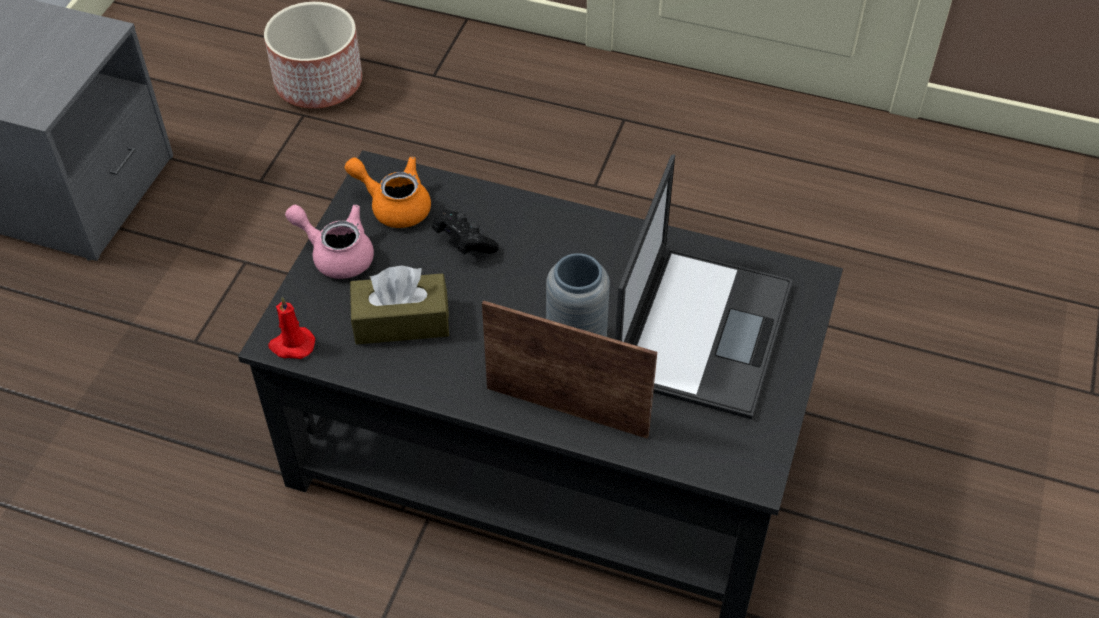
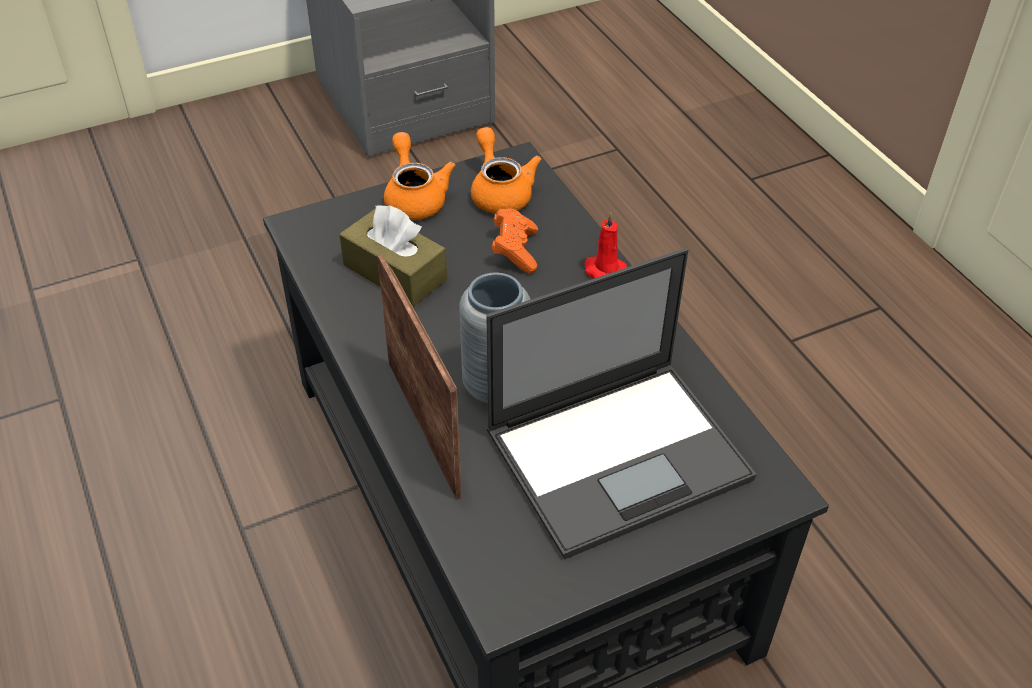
camera: 45 degrees right, 5 degrees down
planter [264,2,362,108] -> none
red candle [268,297,315,359] -> red candle moved to [585,211,627,279]
pink teapot [285,205,374,279] -> orange teapot [384,132,455,220]
black game controller [432,210,499,254] -> orange game controller [492,208,538,273]

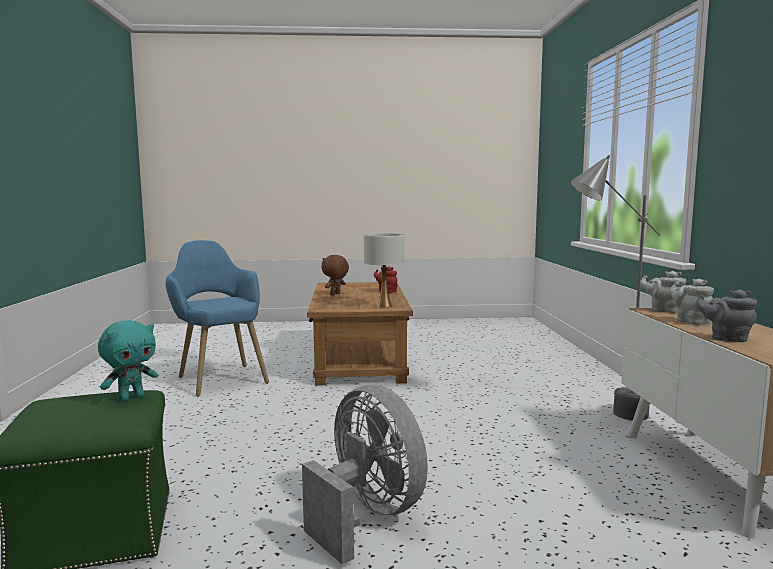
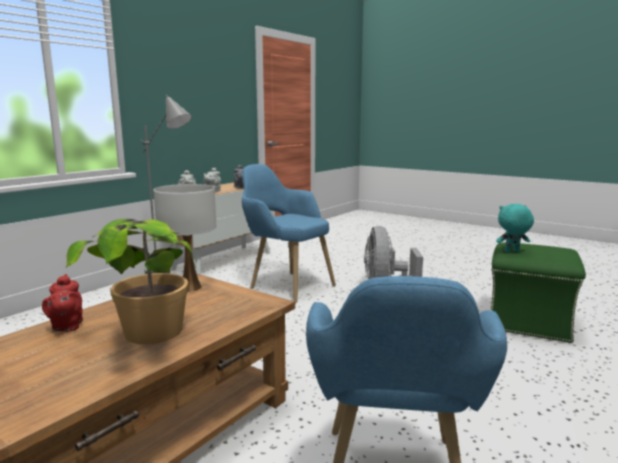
camera: 140 degrees left, 5 degrees up
brown plush toy [321,255,349,295] -> potted plant [66,219,195,344]
none -> blue armchair [242,164,336,303]

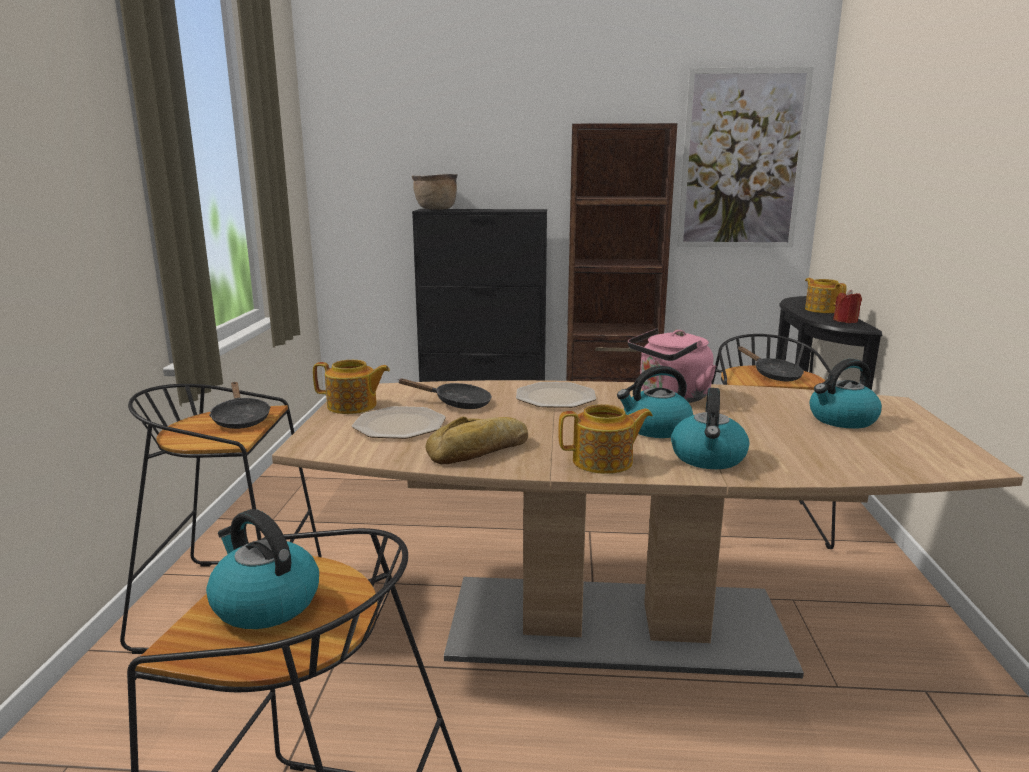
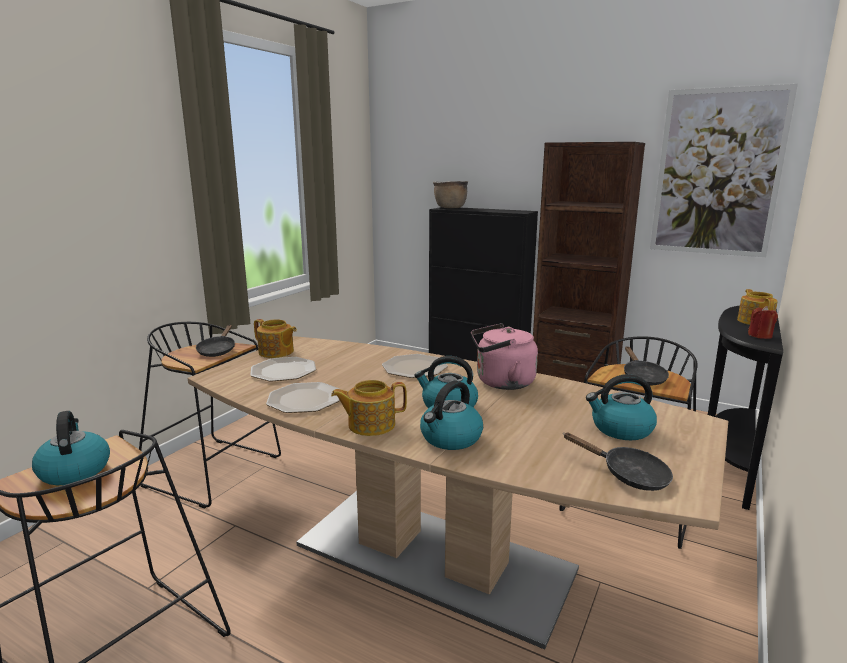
camera: 25 degrees right, 0 degrees up
black frying pan [398,378,492,409] -> black frying pan moved to [563,432,673,491]
bread [426,417,528,464] -> plate [266,382,340,413]
teapot [558,404,653,474] -> teapot turned 150 degrees clockwise [331,380,407,436]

================

• [WHAT THIS TASK INVOLVES]
Within the entries above, find each line where "right" appears; copy every one.

• [YOUR RESPONSE]
camera: 45 degrees right, 5 degrees down
camera: 25 degrees right, 0 degrees up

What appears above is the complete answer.